Classic Logic

DFS Subtlety

I’ve been brushing up my algorithms knowledge during my free time. My preferred way to do this is working on Steven Skiena’s excellent Algorithm Design Manual.

Depth-first traversal of graphs have struck me as being subtle. In this post I’m jotting down the subtleties involved in discovering back-edges, so that I don’t have to re-think it every time.

Here’s a python implementation of the DFS routine using pseudocode from the book:

 1
 2
 3
 4
 5
 6
 7
 8
 9
10
11
12
13
14
15
16
17
def depth_first_search(graph, vertex, parent, state):
    state[vertex] = VertexState.DISCOVERED
    process_vertex_early(vertex)
    for adj_vertex in graph[vertex]:
        if state[adj_vertex] != VertexState.DISCOVERED:
            parent[adj_vertex] = vertex
            process_edge(vertex, adj_vertex)
            depth_first_search(graph, adj_vertex, parent, state)
        elif state[adj_vertex] != VertexState.PROCESSED and parent[vertex] != adj_vertex:
            # adj_vertex has been discovered before
            print("back-edge from {} to {}".format(vertex, adj_vertex))
            process_edge(vertex, adj_vertex)

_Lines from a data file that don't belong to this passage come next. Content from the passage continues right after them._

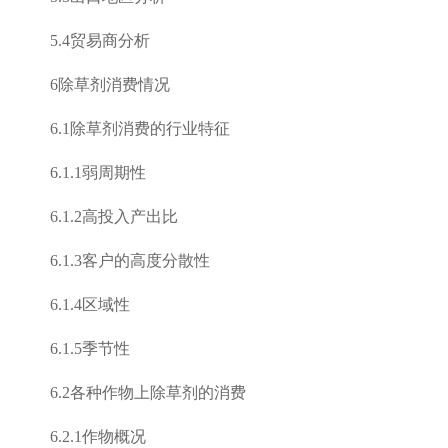
5.4
贸易商分析
6
除草剂消费情况
6.1
除草剂消费的行业特征
6.1.1
弱周期性
6.1.2
高投入产出比
6.1.3
客户的高度分散性
6.1.4
区域性
6.1.5
季节性
6.2
各种作物上除草剂的消费
6.2.1
作物概况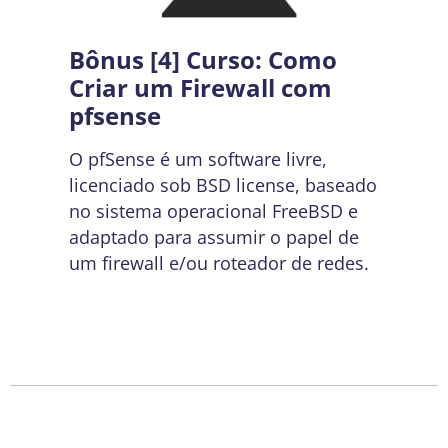
Bônus [4] Curso: Como
Criar um Firewall com
pfsense
O pfSense é um software livre,
licenciado sob BSD license, baseado
no sistema operacional FreeBSD e
adaptado para assumir o papel de
um firewall e/ou roteador de redes.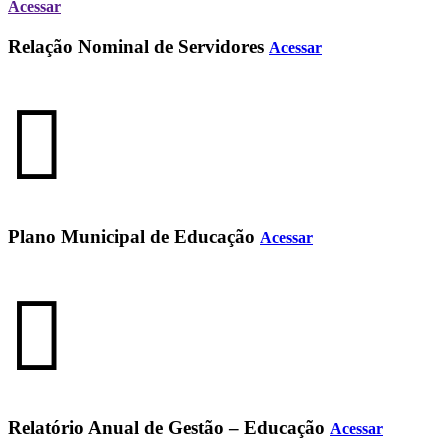
Acessar
Relação Nominal de Servidores
Acessar
Plano Municipal de Educação
Acessar
Relatório Anual de Gestão – Educação
Acessar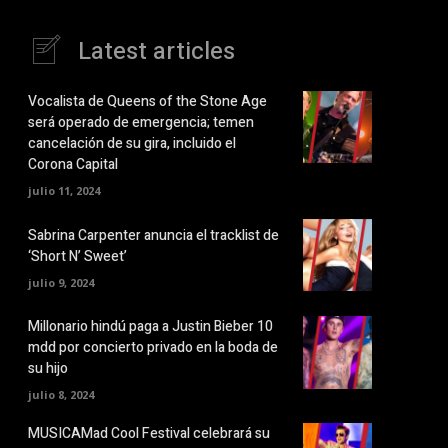
Latest articles
Vocalista de Queens of the Stone Age
será operado de emergencia; temen
cancelación de su gira, incluido el
Corona Capital
julio 11, 2024
Sabrina Carpenter anuncia el tracklist de
‘Short N’ Sweet’
julio 9, 2024
Millonario hindú paga a Justin Bieber 10
mdd por concierto privado en la boda de
su hijo
julio 8, 2024
MUSICAMad Cool Festival celebrará su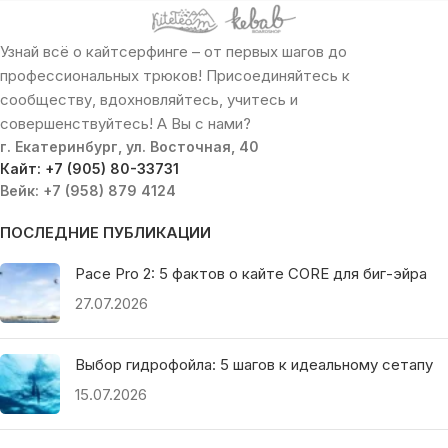
Узнай всё о кайтсерфинге – от первых шагов до
профессиональных трюков! Присоединяйтесь к
сообществу, вдохновляйтесь, учитесь и
совершенствуйтесь! А Вы с нами?
г. Екатеринбург, ул. Восточная, 40
Кайт: +7 (905) 80-33731
Вейк: +7 (958) 879 4124
ПОСЛЕДНИЕ ПУБЛИКАЦИИ
Pace Pro 2: 5 фактов о кайте CORE для биг-эйра
27.07.2026
Выбор гидрофойла: 5 шагов к идеальному сетапу
15.07.2026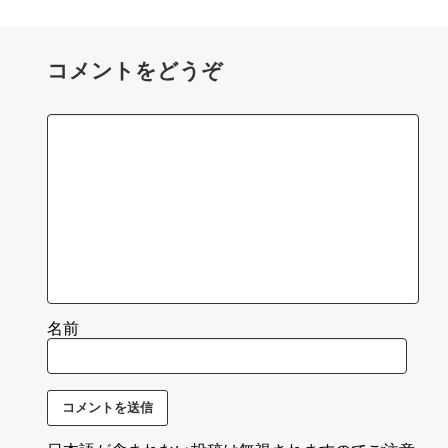
コメントをどうぞ
名前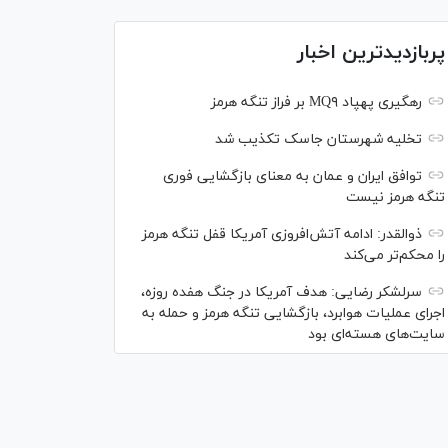
پربازدیدترین اخبار
رهگیری پهپاد MQ۹ بر فراز تنگه هرمز
تخلیه شهرستان جاسک تکذیب شد
توافق ایران و عمان به معنای بازگشایی فوری
تنگه هرمز نیست
ذوالقدر: ادامه آتش‌افروزی آمریکا قفل تنگه هرمز
را محکم‌تر می‌کند
سرلشکر رضایی: هدف آمریکا در جنگ هفده روزه،
اجرای عملیات هوابرد، بازگشایی تنگه هرمز و حمله به
سایت‌های هسته‌ای بود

    # we have processed all our adjacent vertices (if any)
    # therefore we are processed
    process_vertex_late(vertex)
    state[vertex] = VertexState.PROCESSED

VertexState is an enum with UNDISCOVERED, DISCOVERED, and PROCESSED states, denoting whether we have discovered and completely processed a vertex in our depth-first traversal

state[vertex] is initialized to VertexState.UNDISCOVERED for all vertices.

Vertex states can only progress from undiscovered to discovered to processed.

Look at the first if:

if state[adj_vertex] != VertexState.DISCOVERED:
            parent[adj_vertex] = vertex
            process_edge(vertex, adj_vertex)
            depth_first_search(graph, adj_vertex, parent, state)

  • If the adjacent vertex is not (yet) discovered, we’re seeing it for the first time.
  • Parent of the adjacent vertex is therefore current vertex
  • We process the edge as required, and do a depth-first traversal on the newly-discovered adjacent vertex
  • Marking of the adjacent vertex as DISCOVERED is done as the first step in the recursive call

Now take a look at the elif:

elif state[adj_vertex] != VertexState.PROCESSED and parent[vertex] != adj_vertex:
    print("back-edge from {} to {}".format(vertex, adj_vertex))
    process_edge(vertex, adj_vertex)

  • if the adj_vertex is not in the processed state, then it is in the DISCOVERED state. If it wasn’t even in the discovered state, it would be in the UNDISCOVERED state, and would have gone to the if condition above.
  • The edge (vertex, adjacent_vertex) can be:
    • Cannot be the edge to an undiscovered child because of the above point
    • Cannot be the edge to a discovered child (and not ancestor) because in a depth-first traversal, we process all our children before examining our undiscovered children. ie., our children are either undiscovered, or they are processed. They cannot end up in a discovered state. Once you discover a child, you completely process it before dealing with other children.
    • May (or may not) be the edge to our immediate parent.

If it turns out that this adjacent vertex is infact not our parent (checked by the 2nd part of the elif condition), the only other explanation would be if it is an ancestor. This means we discovered a back-edge.